CDLXX.

Pour qui s’en souvient, il était, autrefois (disait-on) dangereux de déambuler, la nuit, dans rue Damiette. Légende à demi vraie, elle valait pour d’autres rues ou quartiers. Vieil adage, on le sait : chacun voit midi à sa porte. Cela dit, la rue Damiette a changé. Ni en bien, ni en mal. Personne, de nos jours, ne redoute de pénétrer dans les commerces bon chic bon genre bordant désormais cette antiquité de rue.

Que Damiette ait perdu sa réputation n’a rien de réconfortant. Un lieu sans danger n’est pas éloigné d’être un lieu sans vie. Et certes, l’autre soir, sortant du restaurant Le Maharadja, nous avions l’impression d’arpenter les salles d’un musée. Que de vitrines éclairées, que de joyaux exposés ! Et pas plus de visiteurs. Oui, que sont nos Belphégor devenus. Et que j’avais de si près tenu.

Question inutile, ils m’ont oublié. J’ai connu ce quartier il y a bien longtemps. Alors on stationnait au Bon accueil, au Bijou-Bar, au Bar des Amis… Et d’autres, tous dangereux si on le voulait. Dans le premier, près de la place du lieutenant, on mangeait un copieux couscous à un prix sans égal, plus semoule à volonté. A condition de rester le nez dans son assiette, on ne risquait pas un regard de travers (la phrase est admirable). Certes, il ne fallait pas être à cheval sur la propreté. Ou sur le reste ; je me souviens que si on avait envie de pisser, il fallait sortir dans la rue.
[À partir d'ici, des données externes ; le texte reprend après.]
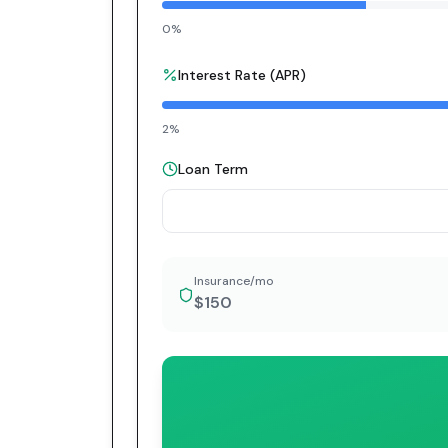
0%
Interest Rate (APR)
2%
Loan Term
Insurance/mo
$150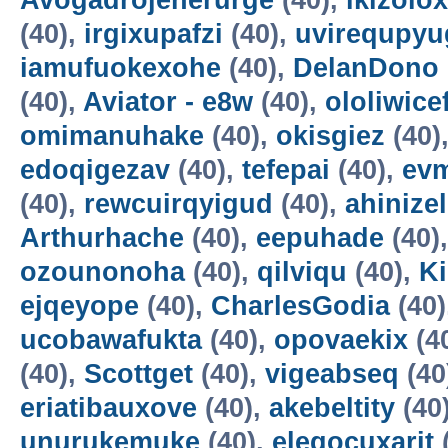
Avogadrojenerurge
(40),
ikizolox
(40),
irgixupafzi
(40),
uvirequpyu
iamufuokexohe
(40),
DelanDono
(40),
Aviator - e8w
(40),
ololiwice
omimanuhake
(40),
okisgiez
(40)
edoqigezav
(40),
tefepai
(40),
evm
(40),
rewcuirqyigud
(40),
ahinize
Arthurhache
(40),
eepuhade
(40)
ozounonoha
(40),
qilviqu
(40),
K
ejqeyope
(40),
CharlesGodia
(40)
ucobawafukta
(40),
opovaekix
(4
(40),
Scottget
(40),
vigeabseq
(40
eriatibauxove
(40),
akebeltity
(40
unurukemuke
(40),
elegocuxarit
Dites, heureux temps que ceux-là !

Au Bijou-Bar, régnait Simone, figure déjà évoquée dans ces chroniques. Quel numéro que la grande Simone ! Experte à vous servir autre chose que de la limonade et à vous indiquer des jeunes filles pas chères et disponibles (toutes choses, limonade et jeunes filles, aujourd’hui réprouvées). Elle, Simone me fut rendue, des années plus tard, toujours tenancière et toujours escortée du même vieil amant. Ce dernier hérité de la guerre (chercher laquelle). Dans cette nouvelle époque, Simone se montrait choquée qu’on lui rappelle le cher passé.

Au Bar des Amis, côté Maclou, début de la rue, trônait Claude l’Américain, surnommé comme tel, lui aussi à l’allure trop franche. Et lui aussi faisant, encore et toujours, dans les jeunes filles et la limonade forte. En moins artisanal cependant, son portefeuille multicartes lui donnant ici un statut presque institutionnel. Bref, un type disponible, pas regardant, mais méfiant. Ombrageux, comme on dit dans les romans. Avec vingt kilos de plus, et vingt centimètres de moins, il ressemblait à Eddie Constantine. D’où son surnom ? Admettons.

Je n’ai guère de mérite à me souvenir de tout ça et à le raconter. Dans la vie, il suffit d’être curieux et d’avoir de l’imagination. Le présent se construit autant que le passé, ce qui manque à notre actuelle rue Damiette. Pour l’heure, son pittoresque est encore à naître. Je ne doute pas qu’il se mette en place à son rythme. Peut-être, en ce moment, quelqu’un, à la terrasse du Tavolda Calda (dieu nous pardonne) s’y prépare. Possible, pas certain, probable.